▸ **Problem to work on**
When you reach the records below, repeat each one exactly as written.

Dataset entries:
-*-

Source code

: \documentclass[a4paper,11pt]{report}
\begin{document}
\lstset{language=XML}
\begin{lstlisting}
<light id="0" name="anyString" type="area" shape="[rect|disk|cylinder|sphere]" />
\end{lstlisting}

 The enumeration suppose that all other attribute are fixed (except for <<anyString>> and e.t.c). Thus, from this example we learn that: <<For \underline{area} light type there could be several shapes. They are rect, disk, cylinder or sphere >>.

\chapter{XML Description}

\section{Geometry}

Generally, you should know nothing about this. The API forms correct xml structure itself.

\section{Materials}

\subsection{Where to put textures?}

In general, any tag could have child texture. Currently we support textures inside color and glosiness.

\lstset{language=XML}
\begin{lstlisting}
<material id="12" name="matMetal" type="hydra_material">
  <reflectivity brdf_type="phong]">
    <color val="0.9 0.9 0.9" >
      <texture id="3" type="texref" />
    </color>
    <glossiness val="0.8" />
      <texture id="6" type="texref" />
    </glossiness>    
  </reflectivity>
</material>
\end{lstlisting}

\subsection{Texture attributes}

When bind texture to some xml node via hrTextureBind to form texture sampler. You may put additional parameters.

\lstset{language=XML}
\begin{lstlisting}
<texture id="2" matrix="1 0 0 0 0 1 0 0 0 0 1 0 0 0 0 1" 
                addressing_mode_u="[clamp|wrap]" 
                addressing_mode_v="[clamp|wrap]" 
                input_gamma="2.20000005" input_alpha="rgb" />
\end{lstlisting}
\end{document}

-*-

▸ **Expected answer**
Source code

: \documentclass[a4paper,11pt]{report}
\begin{document}
\lstset{language=XML}
\begin{lstlisting}
<light id="0" name="anyString" type="area" shape="[rect|disk|cylinder|sphere]" />
\end{lstlisting}

 The enumeration suppose that all other attribute are fixed (except for <<anyString>> and e.t.c). Thus, from this example we learn that: <<For \underline{area} light type there could be several shapes. They are rect, disk, cylinder or sphere >>.

\chapter{XML Description}

\section{Geometry}

Generally, you should know nothing about this. The API forms correct xml structure itself.

\section{Materials}

\subsection{Where to put textures?}

In general, any tag could have child texture. Currently we support textures inside color and glosiness.

\lstset{language=XML}
\begin{lstlisting}
<material id="12" name="matMetal" type="hydra_material">
  <reflectivity brdf_type="phong]">
    <color val="0.9 0.9 0.9" >
      <texture id="3" type="texref" />
    </color>
    <glossiness val="0.8" />
      <texture id="6" type="texref" />
    </glossiness>    
  </reflectivity>
</material>
\end{lstlisting}

\subsection{Texture attributes}

When bind texture to some xml node via hrTextureBind to form texture sampler. You may put additional parameters.

\lstset{language=XML}
\begin{lstlisting}
<texture id="2" matrix="1 0 0 0 0 1 0 0 0 0 1 0 0 0 0 1" 
                addressing_mode_u="[clamp|wrap]" 
                addressing_mode_v="[clamp|wrap]" 
                input_gamma="2.20000005" input_alpha="rgb" />
\end{lstlisting}
\end{document}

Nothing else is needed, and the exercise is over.